Monkeypatch-friendly facade indirection¶
Tests use monkeypatch.setattr("api.tasks.storage.<name>", ...) and
monkeypatch.setattr(azure, "<name>", ...) to override helpers/clients
inside the running task body. Direct from … import X inside a task module
binds the original symbol into that module's namespace, so a facade-level
patch would no longer affect the call site.
To preserve the contract, the task modules now look those symbols up via
the package at call time (import api.tasks.storage as _facade then
_facade._update_state(...)). The pattern is used in
api/tasks/storage/warmup.py,
api/tasks/storage/reconcile.py,
api/tasks/storage/update_check.py,
api/tasks/azure/rbac.py,
api/tasks/azure/provision.py, and
api/tasks/azure/lifecycle.py.
Validation evidence¶
uv run pytest -q api/tests→ 1021 passed in 32.97s (was 1017 + 9 failed pre-fix; the 4-test delta comes from previously-broken collection paths that now run).uv run ruff check api→ All checks passed!
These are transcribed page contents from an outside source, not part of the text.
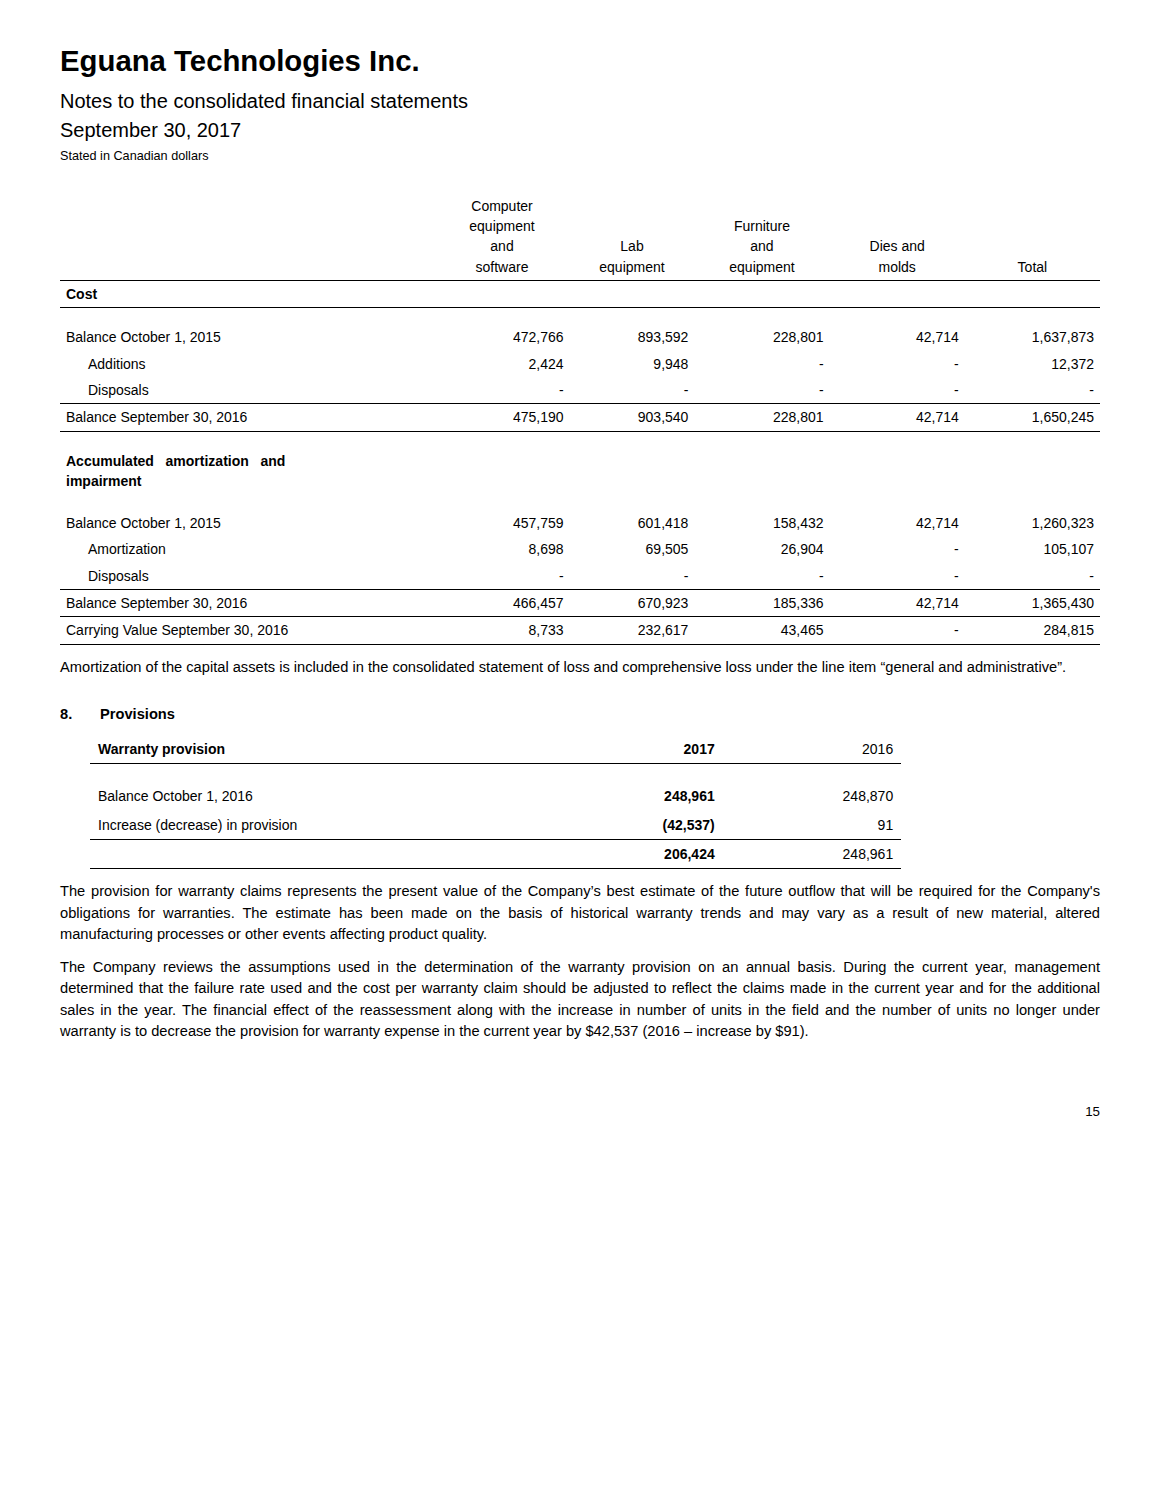Eguana Technologies Inc.
Notes to the consolidated financial statements
September 30, 2017
Stated in Canadian dollars
| | Computer equipment and software | Lab equipment | Furniture and equipment | Dies and molds | Total |
| --- | --- | --- | --- | --- | --- |
| Cost | | | | | |
| Balance October 1, 2015 | 472,766 | 893,592 | 228,801 | 42,714 | 1,637,873 |
| Additions | 2,424 | 9,948 | - | - | 12,372 |
| Disposals | - | - | - | - | - |
| Balance September 30, 2016 | 475,190 | 903,540 | 228,801 | 42,714 | 1,650,245 |
| Accumulated amortization and impairment | | | | | |
| Balance October 1, 2015 | 457,759 | 601,418 | 158,432 | 42,714 | 1,260,323 |
| Amortization | 8,698 | 69,505 | 26,904 | - | 105,107 |
| Disposals | - | - | - | - | - |
| Balance September 30, 2016 | 466,457 | 670,923 | 185,336 | 42,714 | 1,365,430 |
| Carrying Value September 30, 2016 | 8,733 | 232,617 | 43,465 | - | 284,815 |
Amortization of the capital assets is included in the consolidated statement of loss and comprehensive loss under the line item “general and administrative”.
8. Provisions
| Warranty provision | 2017 | 2016 |
| Balance October 1, 2016 | 248,961 | 248,870 |
| Increase (decrease) in provision | (42,537) | 91 |
| | 206,424 | 248,961 |
The provision for warranty claims represents the present value of the Company’s best estimate of the future outflow that will be required for the Company's obligations for warranties. The estimate has been made on the basis of historical warranty trends and may vary as a result of new material, altered manufacturing processes or other events affecting product quality.
The Company reviews the assumptions used in the determination of the warranty provision on an annual basis. During the current year, management determined that the failure rate used and the cost per warranty claim should be adjusted to reflect the claims made in the current year and for the additional sales in the year. The financial effect of the reassessment along with the increase in number of units in the field and the number of units no longer under warranty is to decrease the provision for warranty expense in the current year by $42,537 (2016 – increase by $91).
15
Largest remaining file in the touched packages:
475 api/tasks/storage/warmup.py ← single Celery task body (warmup_database)
239 api/tasks/azure/rbac.py
205 api/tasks/openapi/deploy.py
198 api/tasks/openapi/manifests.py
…
50 api/tasks/storage/__init__.py (was 647)
26 api/tasks/openapi/__init__.py (was 637)
55 api/tasks/azure/__init__.py (was 597)
The largest sibling (storage/warmup.py, 475 lines) is the
warmup_database Celery task body itself — a single coherent
side-effecting operation, so it stays as one file per the
implementation-discipline rule against unnecessary abstractions.
No infra / no UI / no deployment change¶
This is a pure refactor of Python module layout. No Bicep, no
Container App template, no SPA bundle, no behaviour change — so no
scripts/dev/quick-deploy.sh / postprovision.sh / azd provision
required per charter §13 ("Do NOT redeploy for ordinary code changes").